Rewrite the source text of all the entries below as a single numbered list, one line per item, leaving out blank lines. Don't include the pictures in your answer.

==============================

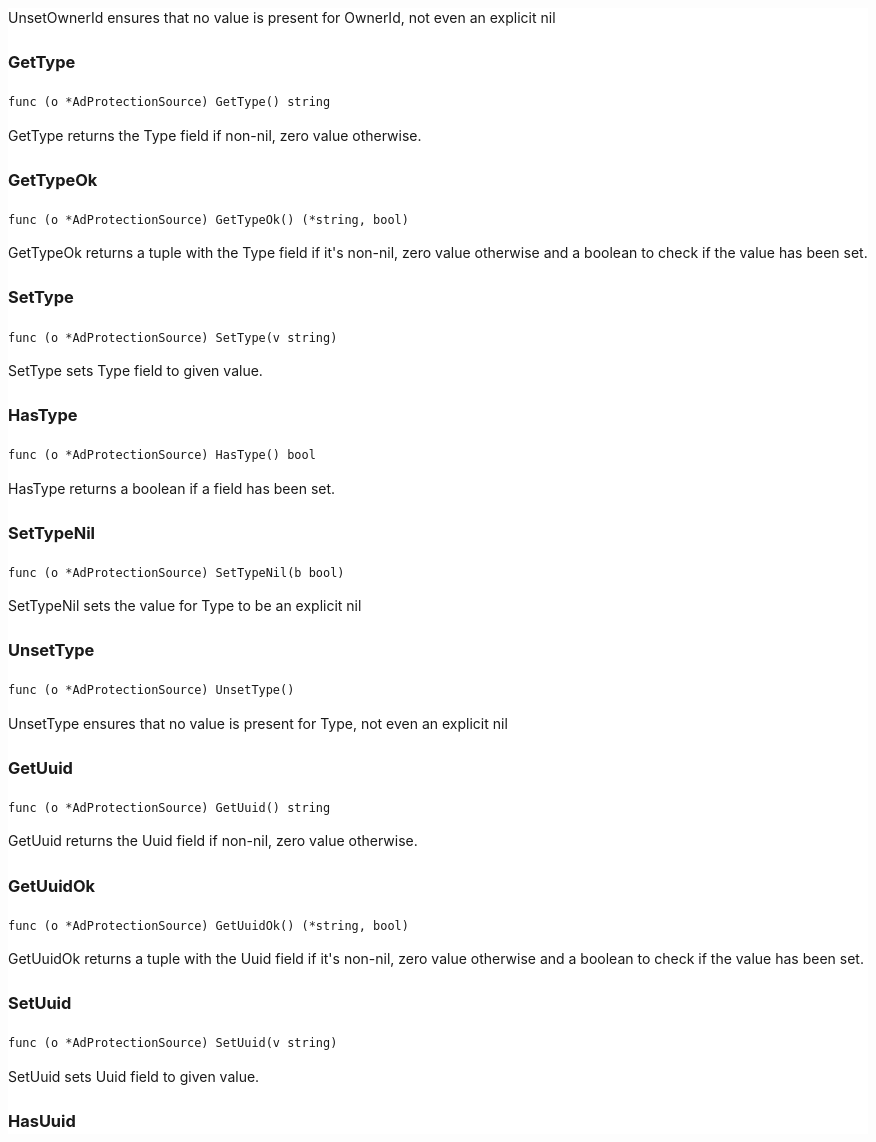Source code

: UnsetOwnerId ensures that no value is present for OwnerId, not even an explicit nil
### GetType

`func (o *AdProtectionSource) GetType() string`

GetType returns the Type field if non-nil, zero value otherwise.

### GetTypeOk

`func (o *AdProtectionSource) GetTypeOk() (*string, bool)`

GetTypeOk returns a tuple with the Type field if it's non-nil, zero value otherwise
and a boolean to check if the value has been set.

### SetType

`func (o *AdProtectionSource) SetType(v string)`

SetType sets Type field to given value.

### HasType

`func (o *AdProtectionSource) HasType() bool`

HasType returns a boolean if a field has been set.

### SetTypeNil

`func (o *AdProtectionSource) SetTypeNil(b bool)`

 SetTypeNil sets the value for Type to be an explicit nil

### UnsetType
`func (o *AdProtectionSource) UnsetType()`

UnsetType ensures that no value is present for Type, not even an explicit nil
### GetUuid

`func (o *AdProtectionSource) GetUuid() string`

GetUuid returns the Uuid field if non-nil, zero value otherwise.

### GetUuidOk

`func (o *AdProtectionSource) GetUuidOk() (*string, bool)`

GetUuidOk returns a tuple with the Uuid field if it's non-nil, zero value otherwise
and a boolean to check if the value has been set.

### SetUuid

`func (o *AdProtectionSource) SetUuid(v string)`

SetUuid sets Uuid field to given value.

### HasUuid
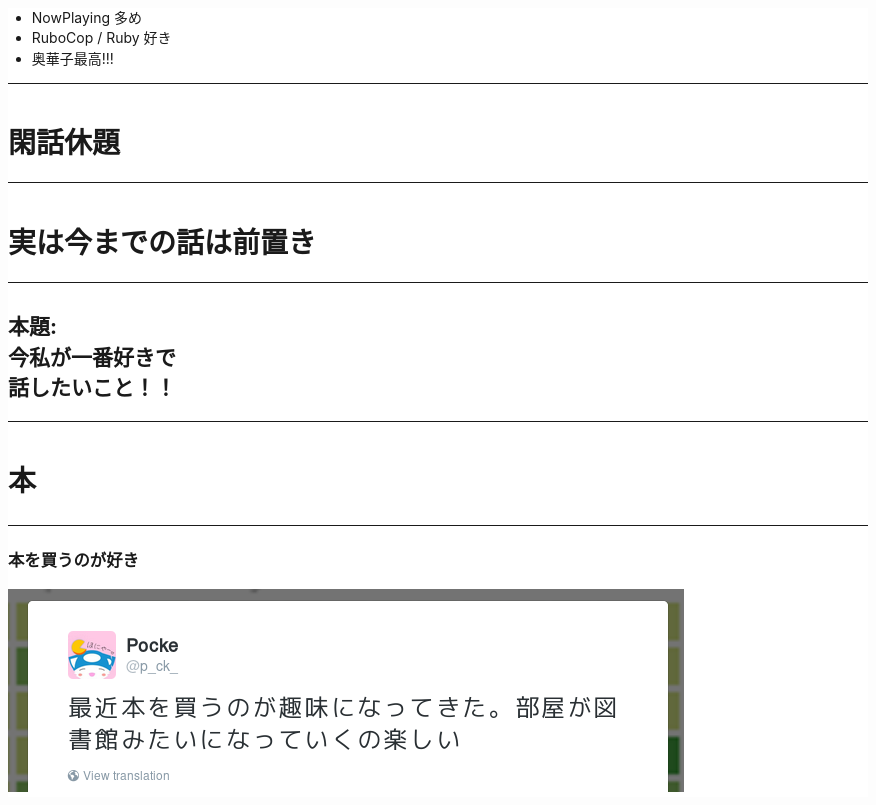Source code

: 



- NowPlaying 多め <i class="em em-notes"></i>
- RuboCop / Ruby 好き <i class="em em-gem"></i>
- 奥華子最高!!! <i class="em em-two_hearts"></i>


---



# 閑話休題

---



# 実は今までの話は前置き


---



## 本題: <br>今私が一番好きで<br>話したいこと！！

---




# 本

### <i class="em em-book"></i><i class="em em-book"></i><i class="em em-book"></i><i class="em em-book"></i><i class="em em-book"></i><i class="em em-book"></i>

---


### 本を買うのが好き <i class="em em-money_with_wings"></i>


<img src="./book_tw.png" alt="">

==============================

SOLUTION TO THIS PROBLEM:
1. Source code
2. : UnsetOwnerId ensures that no value is present for OwnerId, not even an explicit nil
3. ### GetType
4. `func (o *AdProtectionSource) GetType() string`
5. GetType returns the Type field if non-nil, zero value otherwise.
6. ### GetTypeOk
7. `func (o *AdProtectionSource) GetTypeOk() (*string, bool)`
8. GetTypeOk returns a tuple with the Type field if it's non-nil, zero value otherwise
9. and a boolean to check if the value has been set.
10. ### SetType
11. `func (o *AdProtectionSource) SetType(v string)`
12. SetType sets Type field to given value.
13. ### HasType
14. `func (o *AdProtectionSource) HasType() bool`
15. HasType returns a boolean if a field has been set.
16. ### SetTypeNil
17. `func (o *AdProtectionSource) SetTypeNil(b bool)`
18.  SetTypeNil sets the value for Type to be an explicit nil
19. ### UnsetType
20. `func (o *AdProtectionSource) UnsetType()`
21. UnsetType ensures that no value is present for Type, not even an explicit nil
22. ### GetUuid
23. `func (o *AdProtectionSource) GetUuid() string`
24. GetUuid returns the Uuid field if non-nil, zero value otherwise.
25. ### GetUuidOk
26. `func (o *AdProtectionSource) GetUuidOk() (*string, bool)`
27. GetUuidOk returns a tuple with the Uuid field if it's non-nil, zero value otherwise
28. and a boolean to check if the value has been set.
29. ### SetUuid
30. `func (o *AdProtectionSource) SetUuid(v string)`
31. SetUuid sets Uuid field to given value.
32. ### HasUuid
33. Source code
34. : 
35. - NowPlaying 多め <i class="em em-notes"></i>
36. - RuboCop / Ruby 好き <i class="em em-gem"></i>
37. - 奥華子最高!!! <i class="em em-two_hearts"></i>
38. ---
39. # 閑話休題
40. ---
41. # 実は今までの話は前置き
42. ---
43. ## 本題: <br>今私が一番好きで<br>話したいこと！！
44. ---
45. # 本
46. ### <i class="em em-book"></i><i class="em em-book"></i><i class="em em-book"></i><i class="em em-book"></i><i class="em em-book"></i><i class="em em-book"></i>
47. ---
48. ### 本を買うのが好き <i class="em em-money_with_wings"></i>
49. <img src="./book_tw.png" alt="">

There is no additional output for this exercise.